Obrigada — disse ela simplesmente, e Lucho a olhou porque não quisera agradecer-lhe nada, simplesmente sentia a recompensa daquele momento de repouso, de que a barra afinal tivesse acabado.
— Apesar de que não era ruim nem desagradável — disse Dina como se adivinhasse. — Não me incomodo que você não acredite, mas para mim não era ruim nem desagradável, da primeira vez.
— Da primeira vez o quê?
— Isso mesmo, que não fosse ruim nem desagradável.
— Que começassem a..?
— Sim, que de novo começassem a, e que não fosse ruim nem desagradável.
— Alguma vez levaram você presa por causa disso? — perguntou Lucho, descendo a xícara até o pires com um movimento lento e deliberado, guiando sua mão para que a xícara pousasse exatamente no meio do pires. Contagioso, che.
— Não, nunca, mas em compensação... Tem outras coisas. Já lhe disse, os que pensam que é de propósito e também eles começam, como você. Ou se enfurecem, como as mulheres, é preciso descer na primeira estação ou sair correndo da loja ou do café.
— Não chore — disse Lucho. — Não vamos ganhar nada se você começar a chorar.
— Não quero chorar — disse Dina. — Mas nunca pude falar com alguém desta maneira, depois de... Ninguém me acredita, ninguém pode me acreditar, você mesmo não acredita em mim, só que é bom e não quer me fazer mal.
— Agora acredito — disse Lucho. — Até dois minutos atrás eu era como os outros.
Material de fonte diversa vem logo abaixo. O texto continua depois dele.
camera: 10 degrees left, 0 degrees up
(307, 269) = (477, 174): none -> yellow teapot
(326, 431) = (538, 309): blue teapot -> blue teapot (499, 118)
Talvez você devesse rir em vez de chorar.
— Já vê — disse Dina fechando os olhos. — Já vê que é inútil. Você também não, embora o diga, embora acredite. É idiota demais.
— Você já fez exames?
— Sim. Sabe como é, calmantes e mudanças de ar. Durante algum tempo a gente se engana, pensa que...
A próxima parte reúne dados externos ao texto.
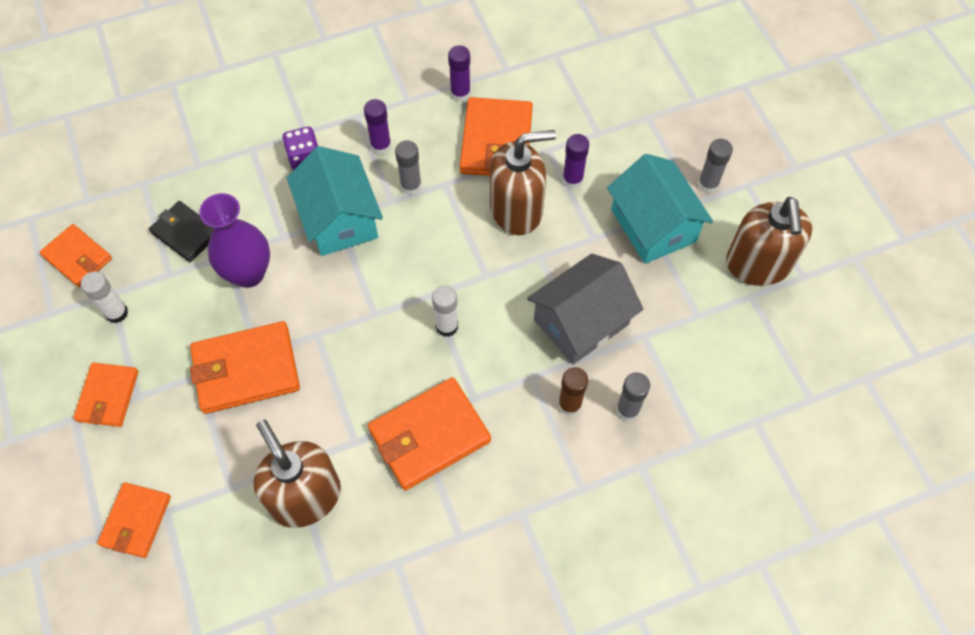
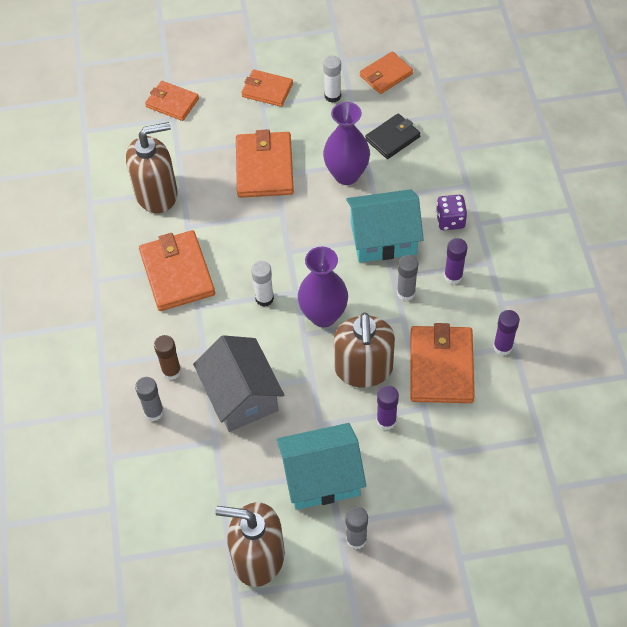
camera: 105 degrees right, 5 degrees down
(457, 260) = (323, 315): none -> purple vase
(496, 142) = (441, 367): orange wallet -> orange wallet turned 75 degrees clockwise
— Sim — disse Lucho, estendendo-lhe os cigarros. — Espere.
Assim. — Vamos ver o que faz.
A mão de Dina pegou o cigarro com o polegar e o indicador, e ao mesmo tempo o anular e o dedo mínimo trataram de enroscar-se nos dedo de Lucho, que mantinha o braço estendido, olhando fixo. Livre do cigarro, seus cinco dedos desceram até envolver a pequena mão morena, cingiram-na apenas, começando uma lenta carícia que deslizou até deixá-la livre, tremendo no ar; o cigarro caiu dentro da xícara. Subitamente as mãos subiram até o rosto de Dina, dobrada em cima da mesa, quebrando-se num soluço como de vômito.
— Por favor — disse Lucho, levantando a xícara. — Por favor, não. Não chore dessa maneira, é tão absurdo.
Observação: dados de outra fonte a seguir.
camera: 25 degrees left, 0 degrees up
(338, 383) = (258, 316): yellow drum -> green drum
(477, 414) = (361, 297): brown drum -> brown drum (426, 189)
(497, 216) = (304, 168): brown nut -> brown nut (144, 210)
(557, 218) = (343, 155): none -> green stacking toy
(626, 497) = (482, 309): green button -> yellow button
— Não quero chorar — disse Dina. — Não deveria chorar, ao contrário, mas você vê.
— Tome, vai lhe fazer bem, está quente; eu faço outro para mim, espere eu lavar a xícara.
— Não, deixe que eu lavo.
Levantaram-se ao mesmo tempo, encontraram-se na beira da mesa. Lucho tornou a deixar a xícara suja em cima da toalha da mesa; as mãos estavam penduradas murchas contra os corpos; só os lábios se roçaram, Lucho encarando-a bem e Dina com os olhos fechados, as lágrimas.
— Talvez — murmurou Lucho —, talvez seja isto o que devemos fazer, a única coisa que devemos fazer, e então.
— Não, não, por favor — disse Dina, imóvel e sem abrir os olhos. — Você não sabe o que... Não, melhor não, melhor não.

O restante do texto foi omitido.